Human activity is altering the world's precipitation patterns, bringing more rainfall to Canada, Northern Europe and Russia and drier weather to tropical and subtropical areas north of the equator, according to the first major international study that examines these changes over the past century.

Global warming has been blamed for higher temperatures and warmer oceans. But this is the first research paper that makes a link to rainfall patterns, with widespread implications for how people will adapt now that they've messed with Mother Nature.

"It's the first time that we've detected in precipitation data a clear imprint of human influence on the climate system," Francis Zwiers, one of the lead authors of the study and director of the climate research division at Environment Canada, said in an interview Monday.

"Temperature changes we can cope with. But water changes are much more difficult to cope with. That will have economic impacts, and impacts on food production, and could ultimately displace populations."

The study, to appear Thursday in the science journal Nature, comes as record rainfalls wreak havoc in Britain and force thousands from their homes.

The global-warming models that scientists developed to forecast climates have predicted that one effect of a warmer world would be a shift in precipitation patterns. Current observations, the study found, confirm what the models predicted.

Dr. Zwiers and his colleagues gathered global rainfall data for about 80 years, starting in 1925, and then compared it to 14 complex computer climate models.

Natural factors, such as volcanic activity, contributed to changes in precipitation patterns. But nature's work pales in comparison to what humans have done, in the form of steady increases in greenhouse gases and sulphate aerosols produced by burning fossil fuels, the study found.

Dr. Zwiers, one of Canada's most respected thinkers on global warming, explained this human activity is causing a stronger water cycle, moving more water vapour away from the warmest parts of the planet and pushing it toward the poles. This is what is making wet areas wetter, and dry areas drier.

Furthermore, higher use of fossil fuels in the Northern Hemisphere appears to be nudging the central rain band off the equator and driving it farther south, he said.

The study found that human-induced climate change has caused most of the precipitation increases in mid-latitude areas, including Canada, as well as south of the equator. Global warming has also resulted in drier conditions just north of the equator, including Mexico, Central America and northern Africa.

One of the ironies for Canada is that while there is more overall precipitation through the year, future projections show that the summers will be particularly dry for the southern Prairies, Dr.
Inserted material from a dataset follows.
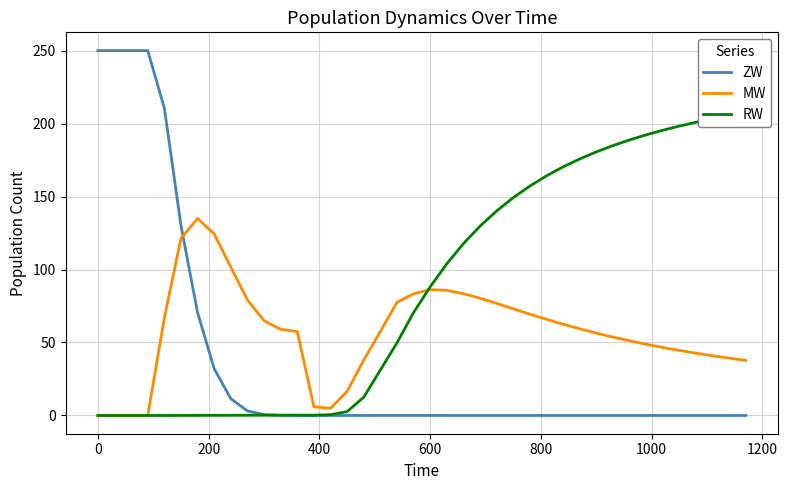

What is the maximum value for MW?

135.0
Zwiers said. That means residents will have to spend more on irrigation or switching crops.

Gordon McBean, a professor at the University of Western Ontario and the former assistant deputy minister of Meteorological Service of Canada, said the study is proof that global warming is not only about changing temperatures.

"The reality is that the climate is changing. It's not just warming, it's getting wetter in certain places and unfortunately also drier in other places," he said.

Dr. McBean said scientists are arming individuals and governments with information to make regulatory changes and plan development.

"We need strategies both within Canada and … working globally on making informed choice. The scientific community is providing information which individuals, governments at all levels need to factor into their choices," he said.

Dr. Zwiers said the results from this study have given climate scientists increased confidence in their ability to predict changes in precipitation patterns.